# More Pics Of The Flock O'Tiels



## crazy4tiels88 (Aug 10, 2008)

Graystar: Hmm How Can I Hack In Her Computer?









Storm: Ain't I Cute?









Ivory: How Do I Look Now?









Do You Think I Can Be A Model?


----------



## xoxsarahxox (Dec 13, 2010)

You have a gorgeous flock o'teils


----------



## crazy4tiels88 (Aug 10, 2008)

Thanks sarah i love having variety in colors as you can see and if i could i would have every color but thats impossible! LOL


----------



## xoxsarahxox (Dec 13, 2010)

yea i love your variety in colour and i know what you mean i would love one in every mutation too! but im only allowed 2 tiels as long as im living with the parents but im hoping to have a larger variety of birds when im older. Its terrible i go into a pet store and i swear every tiel in the cage im like " ohhh i want that one"! haha have to practically drag myself away from them!


----------



## lperry82 (Aug 2, 2010)

Lol they are so adorable


----------



## crazy4tiels88 (Aug 10, 2008)

Thanks so much


----------



## MeanneyFids (Aug 24, 2010)

theyre all so pretty  i love them all... but have to say, Graystar is my favourite  shes just like my Dally


----------



## crazy4tiels88 (Aug 10, 2008)

Yea She Is Alot Like Dally Does The Same Things Like Stealing food, and holding stuff with her feet!


----------



## MeanneyFids (Aug 24, 2010)

they even look almost the same!


----------



## pknight1120 (Feb 9, 2011)

Oooooh send me Ivory! I just love-love-love Ivory. 

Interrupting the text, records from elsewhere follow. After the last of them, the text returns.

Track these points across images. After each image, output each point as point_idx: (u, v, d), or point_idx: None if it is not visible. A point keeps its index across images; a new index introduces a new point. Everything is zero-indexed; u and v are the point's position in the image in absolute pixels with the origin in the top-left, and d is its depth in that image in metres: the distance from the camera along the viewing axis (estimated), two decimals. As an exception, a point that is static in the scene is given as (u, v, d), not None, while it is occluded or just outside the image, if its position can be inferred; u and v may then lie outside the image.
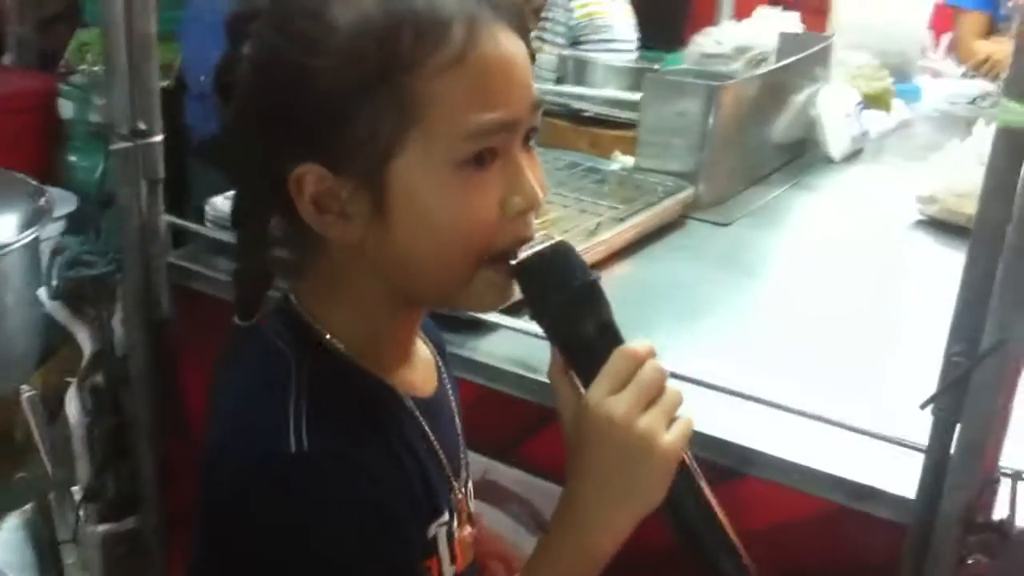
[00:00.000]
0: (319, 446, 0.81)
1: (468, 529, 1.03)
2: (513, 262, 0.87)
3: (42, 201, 2.66)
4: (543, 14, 3.97)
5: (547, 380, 1.40)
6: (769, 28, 2.87)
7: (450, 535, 0.96)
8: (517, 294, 0.92)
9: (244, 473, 0.82)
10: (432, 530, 0.93)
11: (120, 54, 1.59)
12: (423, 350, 1.02)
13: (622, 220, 1.88)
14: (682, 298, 1.75)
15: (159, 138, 1.65)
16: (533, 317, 0.90)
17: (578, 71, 2.47)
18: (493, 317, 1.52)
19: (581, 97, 2.29)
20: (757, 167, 2.35)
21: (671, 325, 1.62)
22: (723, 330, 1.65)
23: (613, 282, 1.75)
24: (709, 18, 3.62)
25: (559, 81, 2.48)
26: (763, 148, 2.38)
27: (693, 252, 1.96)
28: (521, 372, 1.47)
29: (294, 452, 0.81)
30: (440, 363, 1.05)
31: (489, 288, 0.88)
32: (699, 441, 1.26)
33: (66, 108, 4.20)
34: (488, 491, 1.54)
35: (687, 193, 2.05)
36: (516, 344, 1.50)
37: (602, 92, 2.31)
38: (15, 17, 4.79)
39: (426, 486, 0.92)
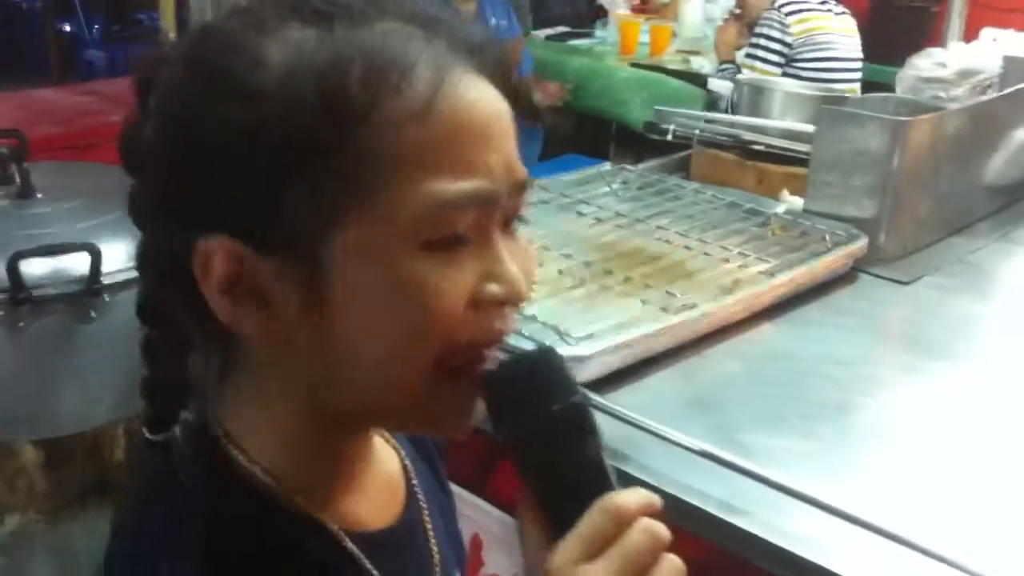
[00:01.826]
0: None
1: None
2: (482, 369, 0.66)
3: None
4: (756, 30, 3.68)
5: (636, 472, 1.20)
6: (999, 51, 2.50)
7: None
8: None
9: None
10: None
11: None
12: (384, 462, 0.81)
13: (771, 275, 1.61)
14: (831, 381, 1.45)
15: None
16: (499, 441, 0.68)
17: (753, 98, 2.19)
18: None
19: (751, 128, 2.02)
20: (957, 215, 2.01)
21: (804, 420, 1.34)
22: (880, 437, 1.34)
23: (744, 349, 1.51)
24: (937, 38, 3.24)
25: (714, 104, 2.22)
26: (967, 192, 2.03)
27: (860, 318, 1.66)
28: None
29: None
30: (412, 471, 0.84)
31: (448, 409, 0.68)
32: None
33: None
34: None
35: (859, 244, 1.75)
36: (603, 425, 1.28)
37: (774, 123, 2.03)
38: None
39: None
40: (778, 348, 1.53)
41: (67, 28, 6.58)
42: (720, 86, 3.41)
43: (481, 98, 0.65)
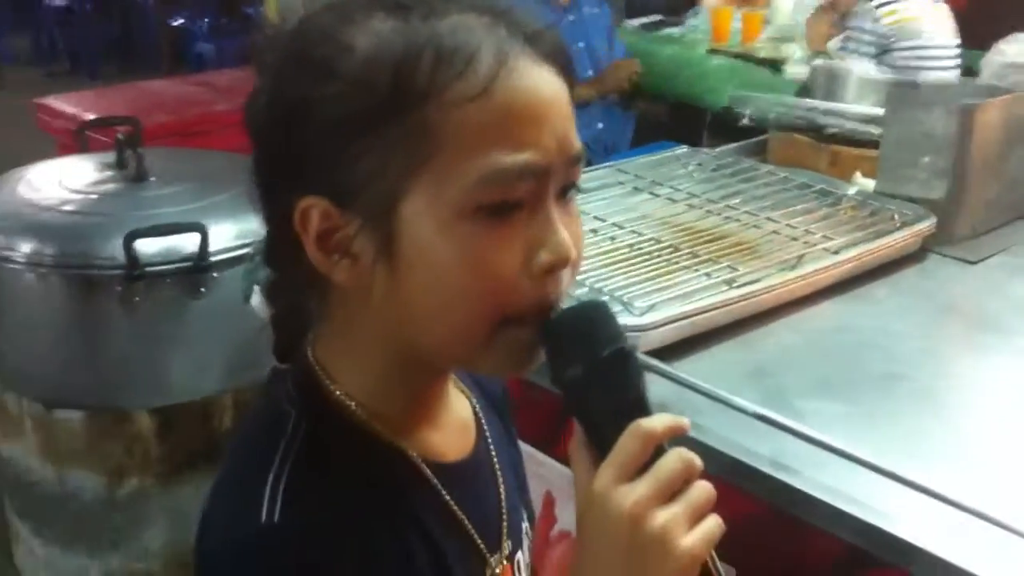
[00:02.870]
0: (291, 520, 0.74)
1: None
2: (538, 319, 0.75)
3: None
4: (847, 24, 3.69)
5: (693, 434, 1.28)
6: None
7: None
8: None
9: (211, 549, 0.77)
10: None
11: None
12: (457, 406, 0.91)
13: (835, 253, 1.67)
14: (884, 352, 1.52)
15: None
16: (553, 383, 0.78)
17: (829, 82, 2.24)
18: (642, 359, 1.39)
19: (827, 111, 2.07)
20: (1029, 197, 2.03)
21: (852, 386, 1.42)
22: (923, 403, 1.40)
23: (805, 323, 1.57)
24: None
25: (806, 93, 2.27)
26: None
27: (923, 295, 1.71)
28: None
29: (262, 525, 0.74)
30: (483, 418, 0.94)
31: (511, 352, 0.76)
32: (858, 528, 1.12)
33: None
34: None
35: (926, 224, 1.80)
36: (664, 388, 1.37)
37: (846, 106, 2.08)
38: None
39: (438, 563, 0.82)
40: (838, 322, 1.60)
41: (178, 22, 6.83)
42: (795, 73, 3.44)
43: (536, 82, 0.73)
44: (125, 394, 2.41)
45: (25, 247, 2.28)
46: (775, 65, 3.99)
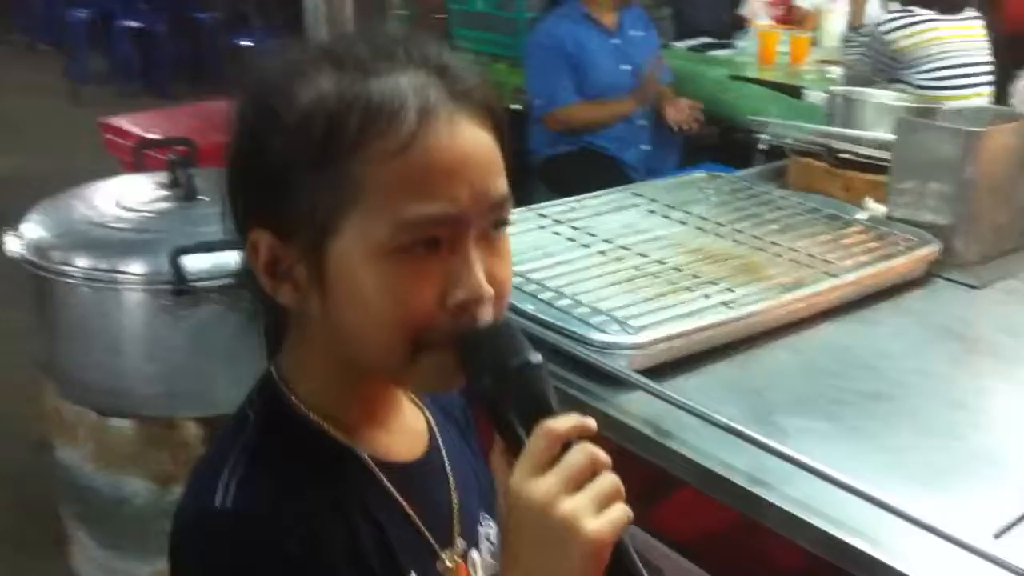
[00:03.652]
0: (240, 507, 0.84)
1: None
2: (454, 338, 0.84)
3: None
4: (855, 39, 3.75)
5: (675, 446, 1.36)
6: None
7: None
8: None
9: (176, 528, 0.87)
10: None
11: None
12: (410, 414, 1.00)
13: (835, 276, 1.73)
14: (874, 372, 1.56)
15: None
16: (469, 395, 0.87)
17: (847, 108, 2.29)
18: (631, 375, 1.47)
19: (841, 137, 2.12)
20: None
21: (836, 404, 1.47)
22: (903, 421, 1.45)
23: (801, 343, 1.63)
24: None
25: (827, 120, 2.32)
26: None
27: (923, 318, 1.76)
28: (651, 434, 1.41)
29: (215, 510, 0.84)
30: (436, 429, 1.02)
31: (433, 372, 0.86)
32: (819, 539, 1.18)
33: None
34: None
35: (932, 249, 1.84)
36: (652, 405, 1.44)
37: (858, 132, 2.13)
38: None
39: (384, 551, 0.90)
40: (834, 343, 1.65)
41: (243, 42, 7.03)
42: (815, 98, 3.49)
43: (455, 138, 0.82)
44: (173, 403, 2.53)
45: (81, 262, 2.42)
46: (792, 91, 4.02)
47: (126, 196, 2.69)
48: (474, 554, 1.02)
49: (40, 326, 2.65)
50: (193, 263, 2.38)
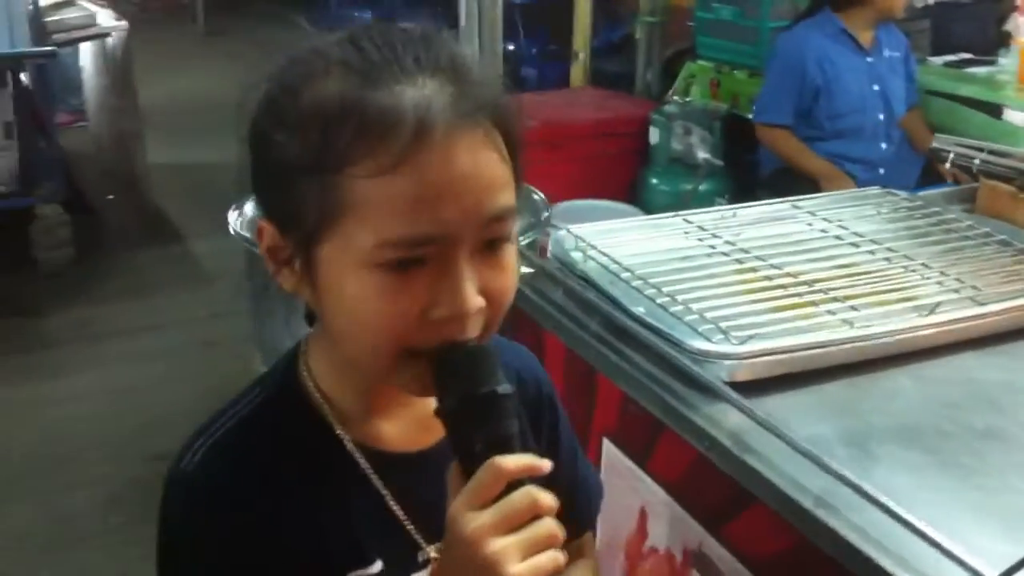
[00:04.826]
0: (197, 473, 0.91)
1: None
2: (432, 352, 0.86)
3: (544, 215, 2.94)
4: None
5: (752, 461, 1.34)
6: None
7: None
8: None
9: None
10: None
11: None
12: (426, 404, 0.97)
13: (981, 304, 1.61)
14: (999, 409, 1.44)
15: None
16: (436, 412, 0.87)
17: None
18: (718, 386, 1.44)
19: (1028, 159, 1.97)
20: None
21: (942, 437, 1.38)
22: (1013, 469, 1.33)
23: (928, 371, 1.54)
24: None
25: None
26: None
27: (1081, 356, 1.61)
28: (731, 447, 1.38)
29: (178, 472, 0.92)
30: None
31: (412, 378, 0.88)
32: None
33: (654, 134, 4.53)
34: (702, 565, 1.47)
35: (1103, 284, 1.68)
36: (741, 419, 1.41)
37: (1049, 155, 1.96)
38: (643, 53, 5.26)
39: (350, 533, 0.94)
40: (963, 375, 1.54)
41: (510, 47, 7.25)
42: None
43: (452, 158, 0.80)
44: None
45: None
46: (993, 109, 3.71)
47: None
48: None
49: (252, 299, 2.88)
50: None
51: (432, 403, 0.93)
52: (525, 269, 1.91)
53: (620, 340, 1.62)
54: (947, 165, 2.08)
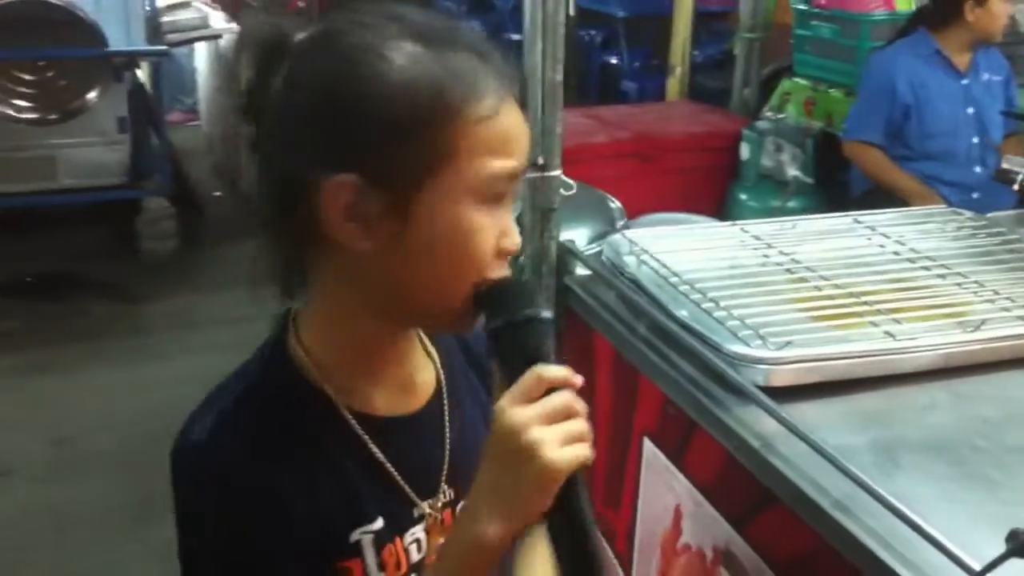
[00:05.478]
0: (207, 442, 0.98)
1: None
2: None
3: (619, 224, 2.99)
4: None
5: (775, 462, 1.38)
6: None
7: (379, 543, 1.02)
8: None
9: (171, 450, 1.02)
10: (355, 535, 1.00)
11: (536, 99, 1.83)
12: (420, 367, 1.09)
13: (1026, 322, 1.61)
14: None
15: (556, 173, 1.86)
16: (484, 330, 0.98)
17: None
18: (748, 387, 1.47)
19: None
20: None
21: (972, 451, 1.39)
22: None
23: (968, 387, 1.55)
24: None
25: None
26: None
27: None
28: (757, 448, 1.41)
29: (188, 442, 0.99)
30: (444, 379, 1.10)
31: (469, 311, 0.97)
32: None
33: (744, 150, 4.53)
34: (730, 563, 1.50)
35: None
36: (769, 422, 1.44)
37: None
38: (741, 69, 5.24)
39: (350, 494, 1.00)
40: (1003, 393, 1.54)
41: (612, 60, 7.31)
42: None
43: (514, 112, 0.97)
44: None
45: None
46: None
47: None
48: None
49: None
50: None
51: (418, 369, 1.09)
52: (580, 271, 1.97)
53: (663, 342, 1.66)
54: (1015, 187, 2.06)
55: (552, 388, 0.91)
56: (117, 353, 4.35)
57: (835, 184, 4.29)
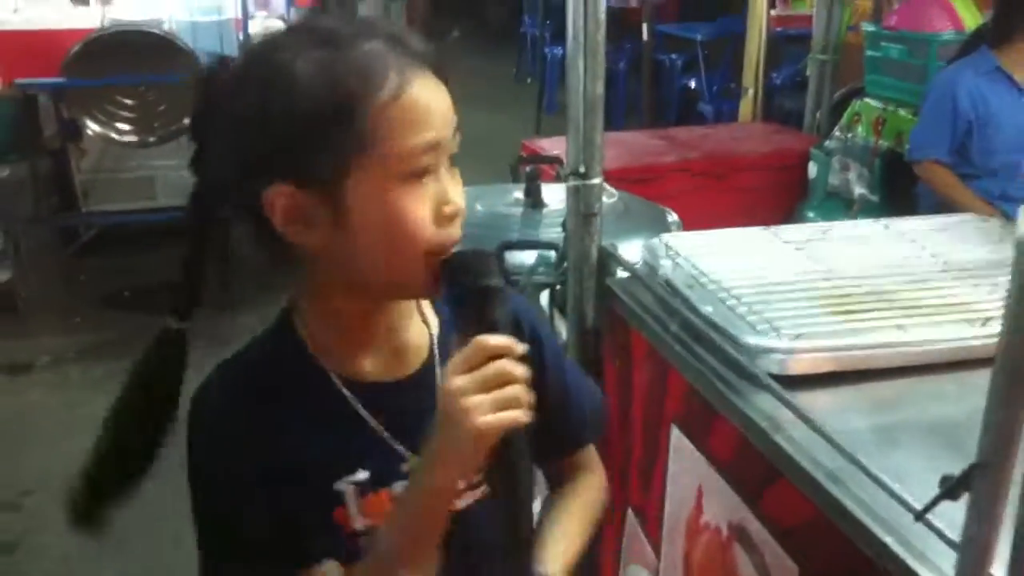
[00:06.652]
0: (211, 395, 1.15)
1: None
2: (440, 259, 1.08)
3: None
4: None
5: (779, 441, 1.50)
6: None
7: (362, 493, 1.15)
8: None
9: None
10: (339, 485, 1.14)
11: (577, 111, 1.98)
12: (414, 333, 1.21)
13: (1041, 321, 1.69)
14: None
15: (596, 180, 2.00)
16: (446, 302, 1.10)
17: None
18: (760, 373, 1.59)
19: None
20: None
21: (971, 440, 1.46)
22: None
23: (979, 380, 1.59)
24: None
25: None
26: None
27: None
28: (766, 428, 1.52)
29: (194, 397, 1.16)
30: (436, 345, 1.21)
31: (430, 278, 1.08)
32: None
33: (812, 169, 4.61)
34: (742, 538, 1.62)
35: None
36: (777, 406, 1.55)
37: None
38: (814, 90, 5.33)
39: (335, 448, 1.14)
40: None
41: (691, 84, 7.42)
42: None
43: (425, 86, 1.05)
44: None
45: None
46: None
47: (488, 199, 3.12)
48: None
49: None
50: (517, 257, 2.72)
51: (413, 337, 1.21)
52: (620, 273, 2.10)
53: (691, 337, 1.79)
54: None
55: (496, 356, 1.00)
56: (208, 360, 4.57)
57: (902, 203, 4.35)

You are so brave to let Graystar sit on your laptop like that,lol How many times have you gotten poop in your keyboard, lol. 

You have a beautiful flock!!!


----------



## crazy4tiels88 (Aug 10, 2008)

Umm Ivory Is My Rare Blue Eyed Whiteface Lutino, Possibly Clear Pied! So No And Everybody Loves Her! Also Graystar Was Only On My Computer for a sec to get a picture cause man i would hate for her to poop on my computer as its brand new and she pooped on my moms and it was a pain in the but to clean


----------